L’étau continue à se resserrer sur Daesh/État islamique (EI), et sur ses « capitales » Raqqa et Mossoul, tandis que les tensions militaires continuent à s’accentuer entre différents acteurs internationaux et locaux en Syrie.
Les forces armées irakiennes, assistées par des milices fondamentalistes chiites et soutenues par l’aviation de la coalition internationale, ont lancé leur offensive le 18 juin contre le dernier bastion de l’EI dans la vieille ville de Mossoul. Environ 100 000 civils irakiens restent piégéEs dans cette zone dans des conditions extrêmes. La perte de Mossoul serait un coup très dur porté à Daesh, mais l’assaut pour libérer la ville mené depuis presque huit mois n’a pas empêché la continuation des attaques terroristes meurtrières contre des zones civiles ailleurs en Irak.

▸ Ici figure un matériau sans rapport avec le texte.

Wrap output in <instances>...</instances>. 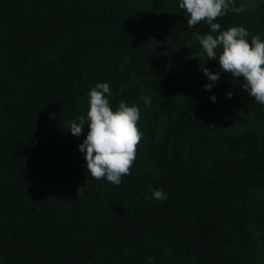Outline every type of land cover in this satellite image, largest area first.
Returning <instances> with one entry per match:
<instances>
[{
  "label": "trees",
  "instance_id": "obj_1",
  "mask_svg": "<svg viewBox=\"0 0 264 264\" xmlns=\"http://www.w3.org/2000/svg\"><path fill=\"white\" fill-rule=\"evenodd\" d=\"M214 22L264 40V1ZM197 32L209 26L189 28L179 0H0V264H206L211 210L245 220L247 238L231 232L230 263L264 264V223L253 215L264 213V105L219 61L188 59L202 51ZM201 63L220 71L210 91ZM101 82L114 110L120 101L140 110L137 158L119 186L87 172V126L69 129ZM222 147L256 166L242 177L246 196L211 192L233 187L216 178Z\"/></svg>",
  "mask_w": 264,
  "mask_h": 264
},
{
  "label": "clouds",
  "instance_id": "obj_2",
  "mask_svg": "<svg viewBox=\"0 0 264 264\" xmlns=\"http://www.w3.org/2000/svg\"><path fill=\"white\" fill-rule=\"evenodd\" d=\"M179 7L186 13L189 28L201 22L209 26L208 34H194L202 51L196 50L188 59L206 56L207 61H219L220 71L235 78L242 77L244 83L241 87L256 103L264 105V40L259 35H251L249 40L250 33L244 25L229 26L221 31V24L214 22L228 12H244V6H236V0H179ZM218 49H221L219 55ZM200 70L209 81L204 87L210 91L219 81L220 71L213 72L202 63ZM87 95V116L71 121L69 129L72 135L80 136L87 126V136L79 145V150L85 154L87 172L94 179H106L119 186L122 178L131 174L130 169L137 158V145L142 139L143 134L137 126L139 106L120 101L114 110L109 99L113 93L106 82L97 83ZM231 96L232 93L228 92L227 97ZM140 99L146 106H151L150 97L141 96ZM211 99L215 102V95ZM149 190L152 198L167 200L163 190L151 187ZM81 193L82 186L78 195ZM146 260L152 264L151 257Z\"/></svg>",
  "mask_w": 264,
  "mask_h": 264
},
{
  "label": "rangeland",
  "instance_id": "obj_3",
  "mask_svg": "<svg viewBox=\"0 0 264 264\" xmlns=\"http://www.w3.org/2000/svg\"><path fill=\"white\" fill-rule=\"evenodd\" d=\"M264 0H240V6L243 5L245 11L258 7ZM253 161H256L257 154L254 153L251 156ZM256 171V166H247L244 163H240L236 157L234 149L228 147H222L220 149V161L217 170V179L229 178L233 182L232 188H220L214 187L211 192L214 196L228 201L236 196H246L249 191V182H245L242 177H249ZM253 215L258 217L262 223H264V213H258L253 211ZM208 222L206 224V230L210 232L217 242L214 248L206 253V264H231L229 256L226 255V251L233 246V238L231 232L234 229H238L243 233L244 238H247L245 220L234 219L228 210H211L207 213ZM120 227H116L113 235L116 236ZM247 242L245 241L244 244ZM77 251H83L81 247H76ZM75 252V249L72 250ZM71 252L62 254L61 257L68 259Z\"/></svg>",
  "mask_w": 264,
  "mask_h": 264
}]
</instances>
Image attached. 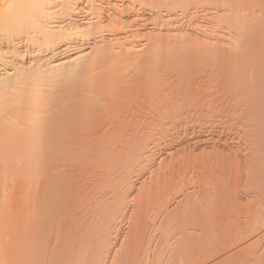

Raqqa sous pression militaire
En Syrie, l’offensive militaire sur la ville de Raqqa – lancée depuis novembre 2016 par les Forces démocratiques syriennes (FDS) dominées par les troupes du YPG (branche militaire du PYD kurde) accompagnées par quelques forces armées arabes – continue toujours pour chasser l’EI, avec l’assistance de la coalition internationale menée par les États-Unis. Après être entrées dans la ville le 6 juin, les FDS se sont emparées d’un quartier dans l’est et d’un autre dans l’ouest. Elles se situent maintenant presque aux portes de la vieille ville, qui est densément peuplée, ce qui devrait compliquer les opérations, comme c’est le cas à Mossoul.
Après la fuite de milliers de personnes ces derniers mois, l’ONU estime à 160 000 le nombre d’habitantEs qui y restent dans des conditions se détériorant de jour en jour. Les civils de Raqqa, en plus de souffrir de l’occupation de l’EI, ont subi les bombardements meurtriers de la coalition internationale. Une enquête des Nations unies sur les crimes de guerre a révélé qu’au moins 300 civils ont été tués à Raqqa lors des attaques aériennes US et de la coalition depuis mars.
Combats croisés en Syrie
Dans le même temps, l’armée syrienne et les milices soutenues par Téhéran ont intensifié leurs attaques et bombardements autour de Deraa au sud du pays, préparant une campagne à grande échelle pour reprendre toute la région aux groupes de l’opposition. Les civils sont toujours les premières victimes. Les troupes du régime de Bachar el-Assad se sont aussi emparées de nouvelles positions à l’ouest de Raqqa. Le régime Assad veut atteindre deux objectifs à travers cette avancée : sécuriser le flanc est de la province adjacente d’Alep et progresser contre l’EI dans les autres provinces de Homs et Deir Zor, également voisine de Raqqa.
Les avancées des forces pro-régime Assad ont renforcé les tensions locales et régionales entre différents acteurs. L’aviation étatsunienne a d’ailleurs abattu un avion de l’armée syrienne alors qu’il larguait des bombes près des FDS, soutenus par les États-Unis, dans la région de Resafa. L’appareil syrien a été abattu « dans un acte d’autodéfense collective », a affirmé l’US Central Command. La coalition a d’ailleurs déclaré dans un communiqué qu’elle « ne cherche pas à combattre le régime syrien ni les forces russes ou pro-régime », mais n’hésitera pas à défendre ses « forces partenaires de toute menace ». De plus, des combats ont éclaté le 18 juin entre les troupes du régime Assad et des FDS dans la province de Raqqa.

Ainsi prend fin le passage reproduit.